MOSCOW, MAY 28 -- The government of Soviet Armenia declared a day of mourning today following the deaths of at least 22 persons in armed clashes between Soviet internal security troops and members of militant nationalist groups.

Armenian Communist Party chief Vladimir Morsisyan went on television to appeal for calm after the bloodshed Sunday at the main railroad station in the Armenian capital, Yerevan, and an army base south of the city. A planned march through the city to commemorate Armenia's short-lived declaration of independence from Russia in 1918 became a commemoration of the dead.

The Armenian news agency Armenpress said that 20 civilians and two soldiers had died in the incidents, which Soviet authorities have blamed on nationalist groups trying to seize weapons from the army. More than 50 people on both sides were injured, several critically.

The flare-up of violence in Armenia is a vivid reminder of the the longest and most intractable ethnic dispute to confront President Mikhail Gorbachev since he came to power in March 1985.

The rise of an Armenian national movement in early 1988, fueled by a territorial dispute with neighboring Azerbaijan, served as a precursor for resurgence of nationalism in other parts of the Soviet Union.

In an interview, Soviet Interior Minister Vadim Bakatin accused Armenian authorities of failing to do enough to curb the arming of nationalist groups in the republic following clashes along the border with Azerbaijan earlier this year. He said Armenian activists had seized 1,200 automatic rifles from police stations in the last few months.

"The Armenian government must take tougher measures to disarm these groups," said Bakatin. Consulting his files, the minister said that the death toll from ethnic violence in the Soviet Union this year now stood at 332 -- more than the total for all of last year.

According to Bakatin, large numbers of armed militants gathered outside the internal security troops' barracks at Erubuni, south of Yerevan, Sunday afternoon following a shootout between troops and armed vigilantes at the railroad station in which six civilians were killed and 10 soldiers wounded.

Shots were fired at the barracks, as a result of which the deputy commander of the garrison, a lieutenant colonel, was killed and three soldiers injured, Bakatin said.

He said troops then opened fire on the crowd in self-defense, killing 14 and injuring 40. "Casualties were much higher on their side, since our troops were obviously better armed," he said.

Bakatin's version was disputed by the Armenian National Movement, the most prominent nationalist organization in the republic, which said that innocent civilians had died in the cross-fire. A spokesman for the group said that a 13-year-old girl was among those killed after the army opened fire on gunmen manning a barricade not far from the barracks.

Sporadic clashes continued in the Yerevan region through the night, according to local journalists. Just before midnight, gunmen attacked policemen guarding the headquarters of the Armenian government -- next to a statue of Soviet state founder Lenin -- and seized 14 handguns and a supply of cartridges.

The Soviet Interfax news agency said bands of between 15 and 20 gunmen had attacked army posts in other regions of Armenia during the night, seizing weapons and injuring several soldiers. Similar incidents have been a nightly occurrence for the last week.

Tension also was reported high in the largely Armenian-populated enclave of Nagorno-Karabakh in Azerbaijan, control of which has been at the center of the dispute between the two southern Soviet republics.

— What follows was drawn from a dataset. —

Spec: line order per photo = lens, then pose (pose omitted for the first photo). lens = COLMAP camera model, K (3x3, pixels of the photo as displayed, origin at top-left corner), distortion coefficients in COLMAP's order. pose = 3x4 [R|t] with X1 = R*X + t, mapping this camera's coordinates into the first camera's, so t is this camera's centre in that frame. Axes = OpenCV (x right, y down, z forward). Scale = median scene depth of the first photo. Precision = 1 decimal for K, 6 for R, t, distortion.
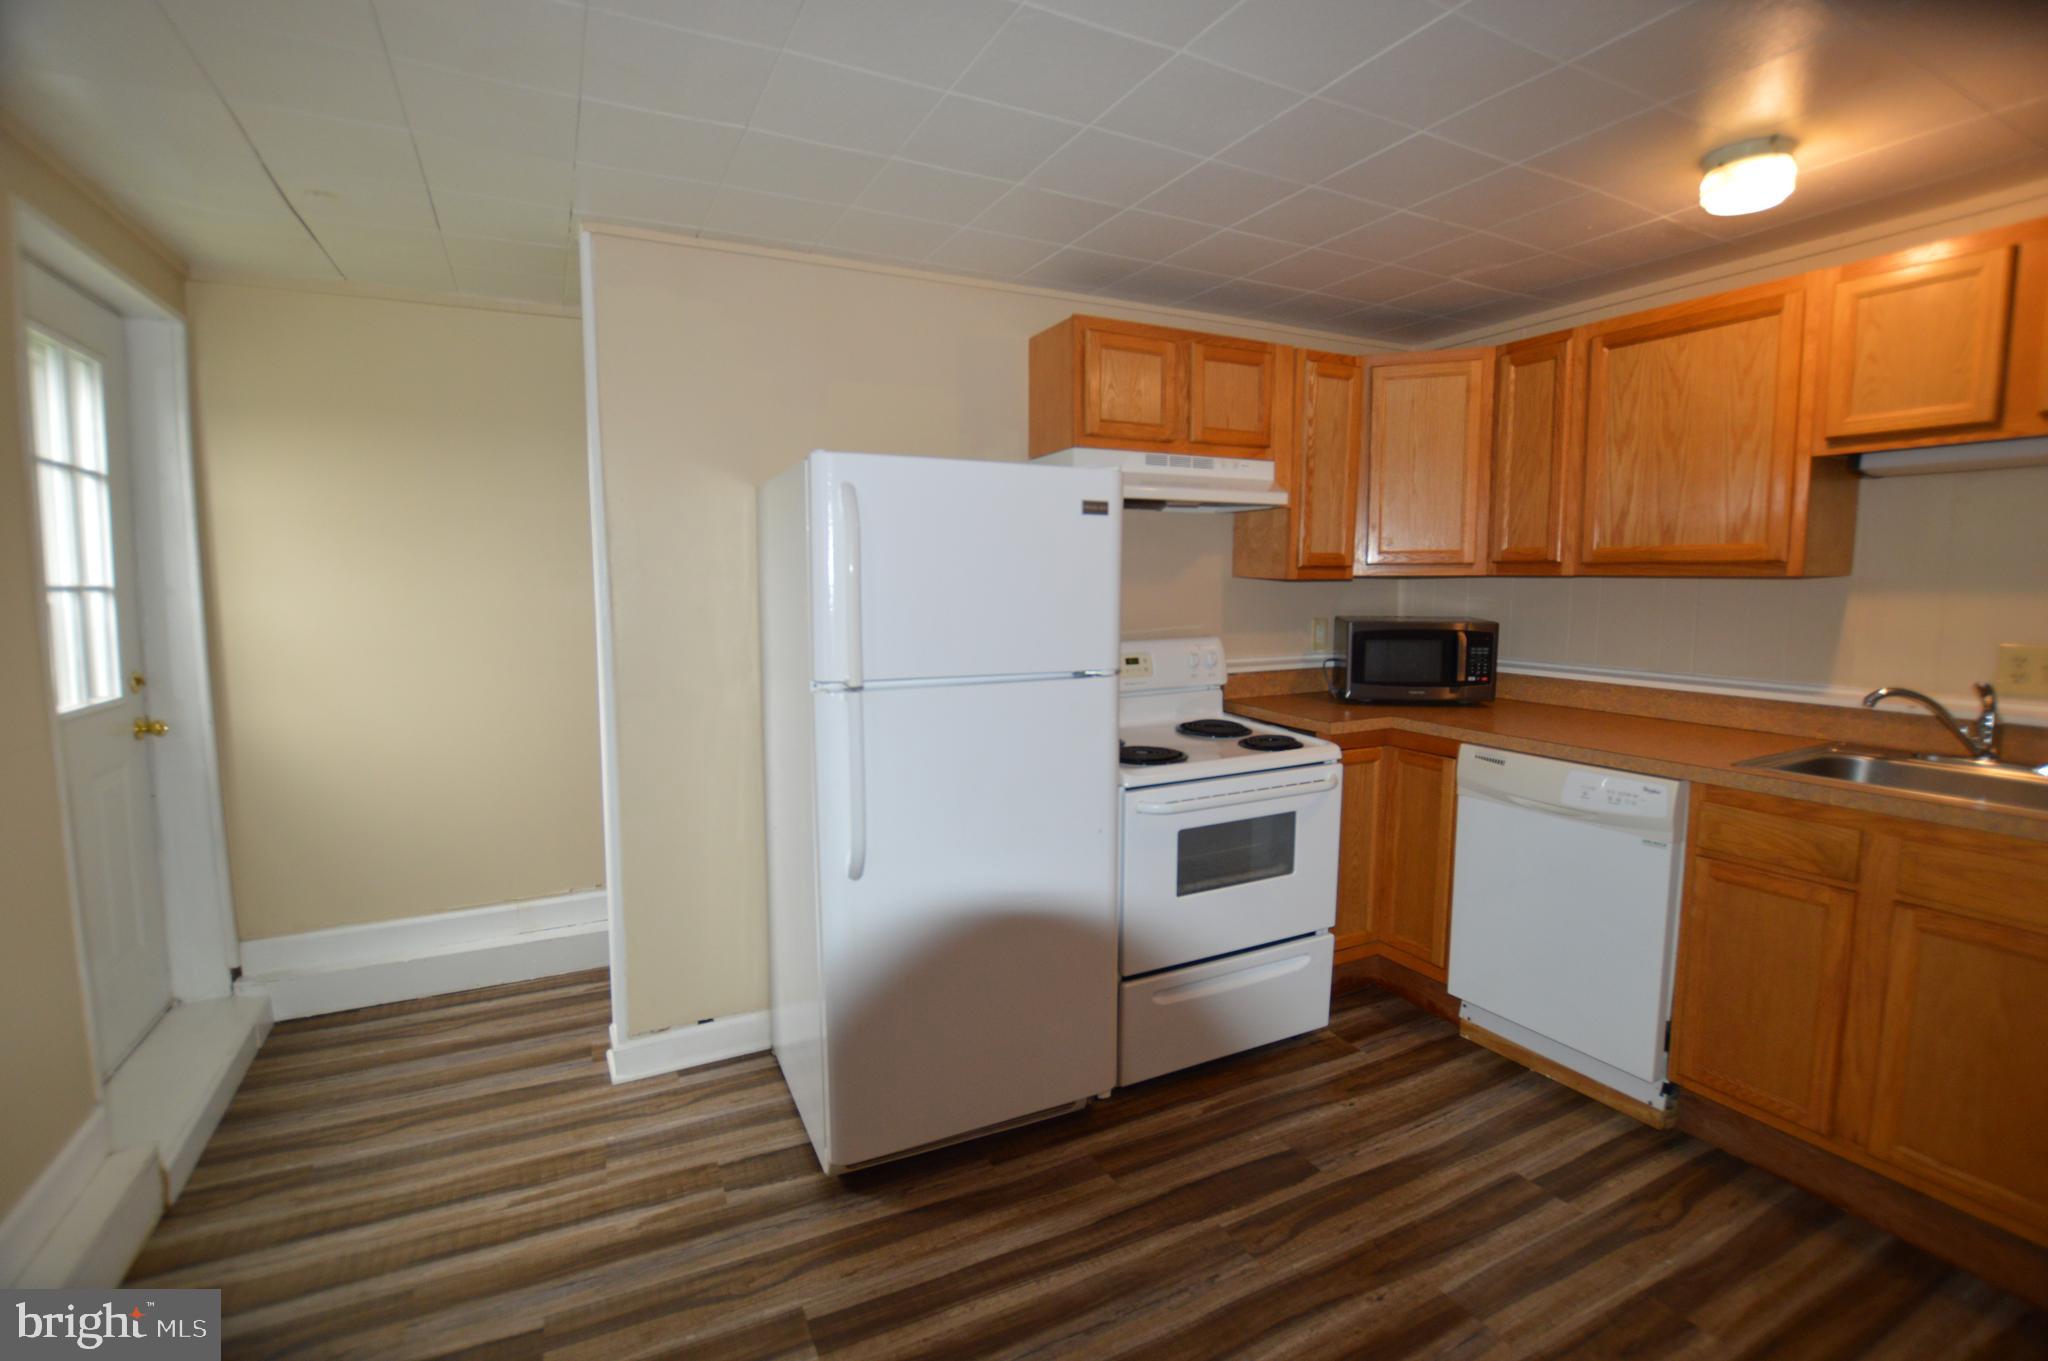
lens RADIAL K [[914.0, 0, 1023.8], [0, 914.0, 677.3], [0, 0, 1]] dist [-0.031223, 0.001904]
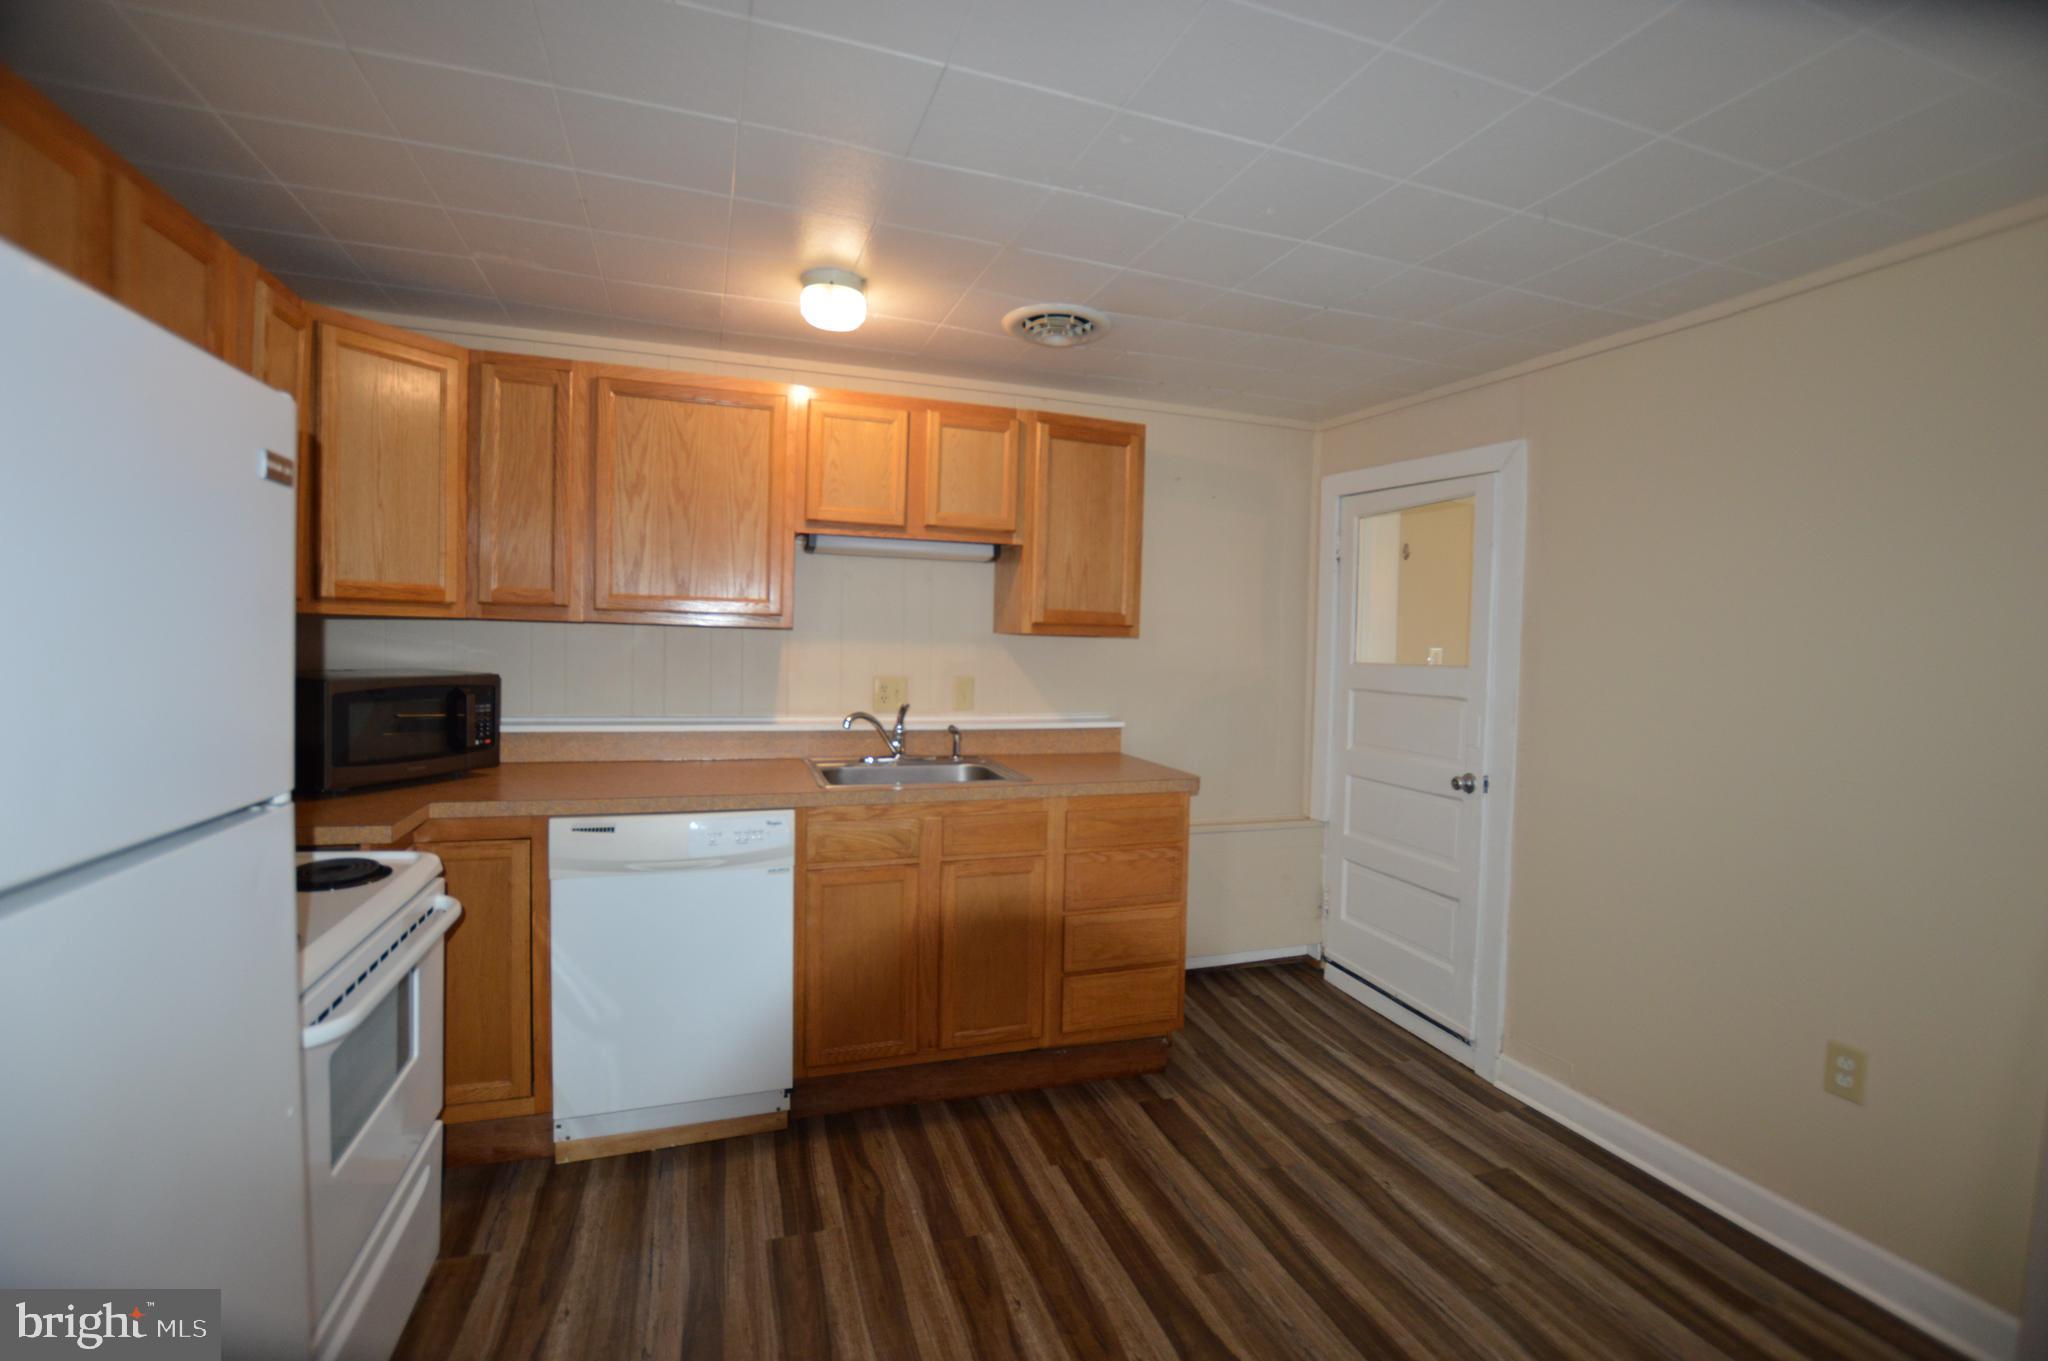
lens RADIAL K [[914.0, 0, 1023.8], [0, 914.0, 677.3], [0, 0, 1]] dist [-0.031223, 0.001904]
pose [[0.138707, -0.035102, 0.989711, -0.318218], [0.079710, 0.996525, 0.024173, -0.048684], [-0.987120, 0.075537, 0.141023, 0.491390]]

Last week, the Armenian government defied Moscow by allowing Armenians in Nagorno-Karabakh to vote in elections for the new Armenian legislature, and today troops occupied the main square in Stepanakert, the provincial capital, to prevent a demonstration marking Armenian independence day.

The head of Soviet internal security troops, Gen. Yuri Shatalin, who is in Yerevan, has described the situation in Armenia as explosive, and he said today that armed bands were building up huge arsenals of weapons. "Our troops do not want this bloodshed, but the terrorists are forcing them into it," he said.

The official Tass news agency reported that Shatalin had met with leaders of armed Armenian groups over the weekend to call on them to lay down their arms. The agency said that his request was rejected.